══ SUPPLIED DATA
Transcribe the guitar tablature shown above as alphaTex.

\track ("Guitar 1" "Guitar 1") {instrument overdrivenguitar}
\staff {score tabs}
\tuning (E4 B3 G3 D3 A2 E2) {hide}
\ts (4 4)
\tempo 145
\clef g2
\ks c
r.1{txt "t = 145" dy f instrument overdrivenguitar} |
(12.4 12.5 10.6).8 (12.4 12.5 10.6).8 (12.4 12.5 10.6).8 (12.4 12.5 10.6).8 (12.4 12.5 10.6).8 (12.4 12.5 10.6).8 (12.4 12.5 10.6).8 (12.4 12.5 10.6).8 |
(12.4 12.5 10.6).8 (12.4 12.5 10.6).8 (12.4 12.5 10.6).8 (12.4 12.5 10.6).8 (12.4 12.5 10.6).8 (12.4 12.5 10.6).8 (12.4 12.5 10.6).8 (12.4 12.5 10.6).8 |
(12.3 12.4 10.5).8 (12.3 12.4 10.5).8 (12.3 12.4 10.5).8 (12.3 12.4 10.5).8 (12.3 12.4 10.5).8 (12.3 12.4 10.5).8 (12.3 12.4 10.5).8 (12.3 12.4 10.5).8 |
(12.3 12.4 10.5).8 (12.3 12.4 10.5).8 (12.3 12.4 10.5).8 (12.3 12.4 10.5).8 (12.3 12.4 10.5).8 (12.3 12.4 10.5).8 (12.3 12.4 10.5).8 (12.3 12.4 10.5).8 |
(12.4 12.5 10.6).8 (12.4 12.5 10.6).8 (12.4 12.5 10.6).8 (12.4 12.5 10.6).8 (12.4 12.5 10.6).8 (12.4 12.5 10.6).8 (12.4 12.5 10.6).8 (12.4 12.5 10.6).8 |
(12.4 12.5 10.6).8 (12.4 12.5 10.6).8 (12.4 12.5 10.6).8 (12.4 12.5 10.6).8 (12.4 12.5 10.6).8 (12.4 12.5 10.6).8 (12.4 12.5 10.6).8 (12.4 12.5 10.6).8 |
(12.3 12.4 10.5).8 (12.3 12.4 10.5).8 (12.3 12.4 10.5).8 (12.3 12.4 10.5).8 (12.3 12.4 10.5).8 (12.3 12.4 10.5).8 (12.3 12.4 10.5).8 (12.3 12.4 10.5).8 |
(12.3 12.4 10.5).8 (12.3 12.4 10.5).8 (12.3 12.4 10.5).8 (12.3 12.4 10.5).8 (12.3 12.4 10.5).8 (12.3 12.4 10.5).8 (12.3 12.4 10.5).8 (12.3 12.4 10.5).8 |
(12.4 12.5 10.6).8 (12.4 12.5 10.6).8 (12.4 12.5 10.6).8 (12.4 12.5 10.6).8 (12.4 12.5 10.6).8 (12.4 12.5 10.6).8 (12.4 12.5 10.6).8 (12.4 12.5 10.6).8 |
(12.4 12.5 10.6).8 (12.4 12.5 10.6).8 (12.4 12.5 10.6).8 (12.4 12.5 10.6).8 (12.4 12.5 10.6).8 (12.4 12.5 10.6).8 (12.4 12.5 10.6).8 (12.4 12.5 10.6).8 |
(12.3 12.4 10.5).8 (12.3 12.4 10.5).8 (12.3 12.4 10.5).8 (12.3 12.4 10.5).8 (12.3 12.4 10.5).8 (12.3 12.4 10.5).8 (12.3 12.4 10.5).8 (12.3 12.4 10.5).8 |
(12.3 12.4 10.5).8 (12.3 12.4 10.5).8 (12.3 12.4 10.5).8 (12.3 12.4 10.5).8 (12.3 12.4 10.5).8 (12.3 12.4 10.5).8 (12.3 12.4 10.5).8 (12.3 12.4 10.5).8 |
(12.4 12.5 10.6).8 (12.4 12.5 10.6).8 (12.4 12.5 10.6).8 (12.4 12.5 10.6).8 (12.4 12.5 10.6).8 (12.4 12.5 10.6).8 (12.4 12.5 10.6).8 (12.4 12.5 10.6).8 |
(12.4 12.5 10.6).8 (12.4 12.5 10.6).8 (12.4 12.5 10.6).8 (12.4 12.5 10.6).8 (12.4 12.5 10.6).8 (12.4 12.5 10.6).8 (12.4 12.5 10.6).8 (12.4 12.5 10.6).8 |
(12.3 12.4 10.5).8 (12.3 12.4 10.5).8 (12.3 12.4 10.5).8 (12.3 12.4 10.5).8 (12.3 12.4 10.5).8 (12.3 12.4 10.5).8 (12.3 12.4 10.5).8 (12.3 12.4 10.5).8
════
» **WHAT THIS TASK INVOLVES**
List each line of the data above that contains the string "overdrivenguitar", copying every such line in full.

» **OUTPUT FOR THIS EXERCISE**
\track ("Guitar 1" "Guitar 1") {instrument overdrivenguitar}
r.1{txt "t = 145" dy f instrument overdrivenguitar} |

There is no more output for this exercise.